Exercise prompt:
Among the records that follow, set down only the lines from the one containing "16: (129, 149, 1.02)" to the one containing "31: (408, 159, 7.64)", both included, exactly.

Provided records:
::::
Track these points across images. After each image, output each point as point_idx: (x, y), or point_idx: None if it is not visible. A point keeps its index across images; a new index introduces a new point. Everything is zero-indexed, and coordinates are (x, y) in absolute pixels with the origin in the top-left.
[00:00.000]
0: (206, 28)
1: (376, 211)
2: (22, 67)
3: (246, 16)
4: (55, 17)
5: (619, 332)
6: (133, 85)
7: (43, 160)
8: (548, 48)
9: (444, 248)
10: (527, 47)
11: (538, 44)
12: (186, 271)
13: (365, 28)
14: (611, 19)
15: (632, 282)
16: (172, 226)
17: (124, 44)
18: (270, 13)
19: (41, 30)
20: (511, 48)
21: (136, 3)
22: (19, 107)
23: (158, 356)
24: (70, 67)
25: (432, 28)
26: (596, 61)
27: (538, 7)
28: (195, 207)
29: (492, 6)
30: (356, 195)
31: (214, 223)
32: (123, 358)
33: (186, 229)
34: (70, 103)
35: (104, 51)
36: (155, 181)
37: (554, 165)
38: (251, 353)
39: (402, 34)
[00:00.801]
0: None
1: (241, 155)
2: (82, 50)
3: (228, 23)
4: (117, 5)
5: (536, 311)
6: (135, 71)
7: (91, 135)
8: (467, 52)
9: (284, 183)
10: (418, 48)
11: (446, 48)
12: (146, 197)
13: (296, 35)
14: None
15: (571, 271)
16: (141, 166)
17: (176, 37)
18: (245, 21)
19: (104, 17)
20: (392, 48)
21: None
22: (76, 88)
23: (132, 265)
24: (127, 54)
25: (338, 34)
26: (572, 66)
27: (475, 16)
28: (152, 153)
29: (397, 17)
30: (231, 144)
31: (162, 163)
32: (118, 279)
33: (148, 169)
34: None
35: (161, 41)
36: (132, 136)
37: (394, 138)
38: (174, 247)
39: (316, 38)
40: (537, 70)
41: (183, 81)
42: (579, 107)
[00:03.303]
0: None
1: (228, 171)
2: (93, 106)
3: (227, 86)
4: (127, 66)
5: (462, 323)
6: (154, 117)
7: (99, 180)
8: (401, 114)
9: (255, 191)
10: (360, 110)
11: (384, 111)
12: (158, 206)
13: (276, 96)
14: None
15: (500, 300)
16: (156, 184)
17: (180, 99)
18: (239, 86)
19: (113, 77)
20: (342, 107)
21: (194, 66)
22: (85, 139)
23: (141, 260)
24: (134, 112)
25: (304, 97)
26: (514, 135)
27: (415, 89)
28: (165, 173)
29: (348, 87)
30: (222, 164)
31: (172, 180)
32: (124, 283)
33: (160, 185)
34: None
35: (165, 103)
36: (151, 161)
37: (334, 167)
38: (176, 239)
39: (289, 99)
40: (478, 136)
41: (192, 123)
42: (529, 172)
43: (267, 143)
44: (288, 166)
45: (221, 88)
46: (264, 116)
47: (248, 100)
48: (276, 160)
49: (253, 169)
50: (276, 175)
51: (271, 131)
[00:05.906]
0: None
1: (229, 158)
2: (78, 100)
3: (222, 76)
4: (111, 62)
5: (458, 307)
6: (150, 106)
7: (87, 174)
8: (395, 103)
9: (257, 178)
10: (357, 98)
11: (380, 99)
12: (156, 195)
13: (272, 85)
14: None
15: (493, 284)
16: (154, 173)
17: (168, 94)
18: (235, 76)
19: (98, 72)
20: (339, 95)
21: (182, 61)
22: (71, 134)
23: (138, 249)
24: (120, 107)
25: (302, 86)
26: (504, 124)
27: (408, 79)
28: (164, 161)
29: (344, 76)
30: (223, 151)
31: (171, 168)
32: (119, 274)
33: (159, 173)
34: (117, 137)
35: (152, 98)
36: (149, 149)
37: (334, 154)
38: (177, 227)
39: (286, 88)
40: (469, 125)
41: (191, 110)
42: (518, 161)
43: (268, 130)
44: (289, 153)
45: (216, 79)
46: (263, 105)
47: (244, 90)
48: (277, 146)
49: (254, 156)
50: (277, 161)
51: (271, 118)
::::
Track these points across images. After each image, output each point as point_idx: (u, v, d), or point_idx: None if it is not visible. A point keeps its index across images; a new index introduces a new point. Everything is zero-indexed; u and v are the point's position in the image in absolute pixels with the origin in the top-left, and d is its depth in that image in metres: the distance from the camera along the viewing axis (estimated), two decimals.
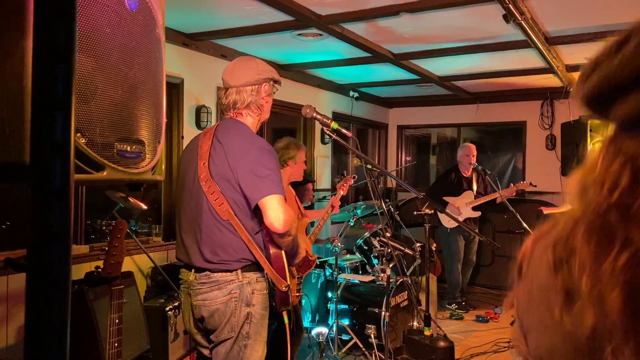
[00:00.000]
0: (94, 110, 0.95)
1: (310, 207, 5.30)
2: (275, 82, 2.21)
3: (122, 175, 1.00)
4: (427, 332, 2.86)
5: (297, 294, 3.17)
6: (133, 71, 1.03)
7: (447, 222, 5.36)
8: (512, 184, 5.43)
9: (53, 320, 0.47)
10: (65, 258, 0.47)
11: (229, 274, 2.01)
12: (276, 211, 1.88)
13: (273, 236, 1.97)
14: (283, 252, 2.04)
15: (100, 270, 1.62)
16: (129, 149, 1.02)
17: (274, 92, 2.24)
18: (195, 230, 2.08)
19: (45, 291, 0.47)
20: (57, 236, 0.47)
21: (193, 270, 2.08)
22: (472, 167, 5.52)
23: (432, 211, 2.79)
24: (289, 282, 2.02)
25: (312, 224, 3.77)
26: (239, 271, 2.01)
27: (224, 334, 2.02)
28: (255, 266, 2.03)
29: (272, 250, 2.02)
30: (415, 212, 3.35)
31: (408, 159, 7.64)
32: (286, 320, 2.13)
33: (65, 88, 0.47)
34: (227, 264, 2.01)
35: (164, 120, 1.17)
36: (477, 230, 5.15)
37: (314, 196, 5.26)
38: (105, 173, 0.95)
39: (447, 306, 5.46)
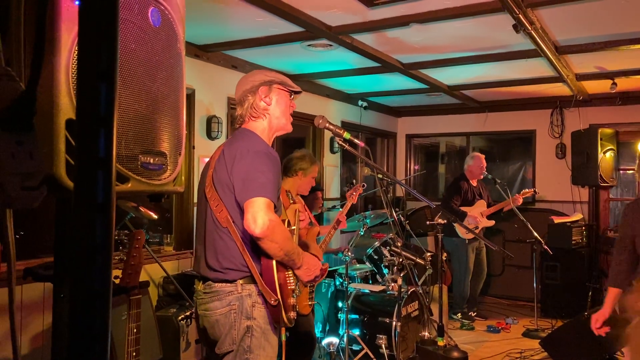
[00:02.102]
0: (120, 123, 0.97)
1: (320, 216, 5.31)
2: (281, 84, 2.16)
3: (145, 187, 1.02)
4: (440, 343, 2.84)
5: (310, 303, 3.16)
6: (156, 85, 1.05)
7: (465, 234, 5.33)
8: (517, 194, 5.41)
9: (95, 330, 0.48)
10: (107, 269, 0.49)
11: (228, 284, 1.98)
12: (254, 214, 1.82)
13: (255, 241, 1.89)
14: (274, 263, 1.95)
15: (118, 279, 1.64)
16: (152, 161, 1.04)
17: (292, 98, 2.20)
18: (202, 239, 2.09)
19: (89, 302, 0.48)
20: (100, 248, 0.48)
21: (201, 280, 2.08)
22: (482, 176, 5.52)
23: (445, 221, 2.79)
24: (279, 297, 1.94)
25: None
::::
Answer:
16: (129, 149, 1.02)
17: (274, 92, 2.24)
18: (195, 230, 2.08)
19: (45, 291, 0.47)
20: (57, 236, 0.47)
21: (193, 270, 2.08)
22: (472, 167, 5.52)
23: (432, 211, 2.79)
24: (289, 282, 2.02)
25: (312, 224, 3.77)
26: (239, 271, 2.01)
27: (224, 334, 2.02)
28: (255, 266, 2.03)
29: (272, 250, 2.02)
30: (415, 212, 3.35)
31: (408, 159, 7.64)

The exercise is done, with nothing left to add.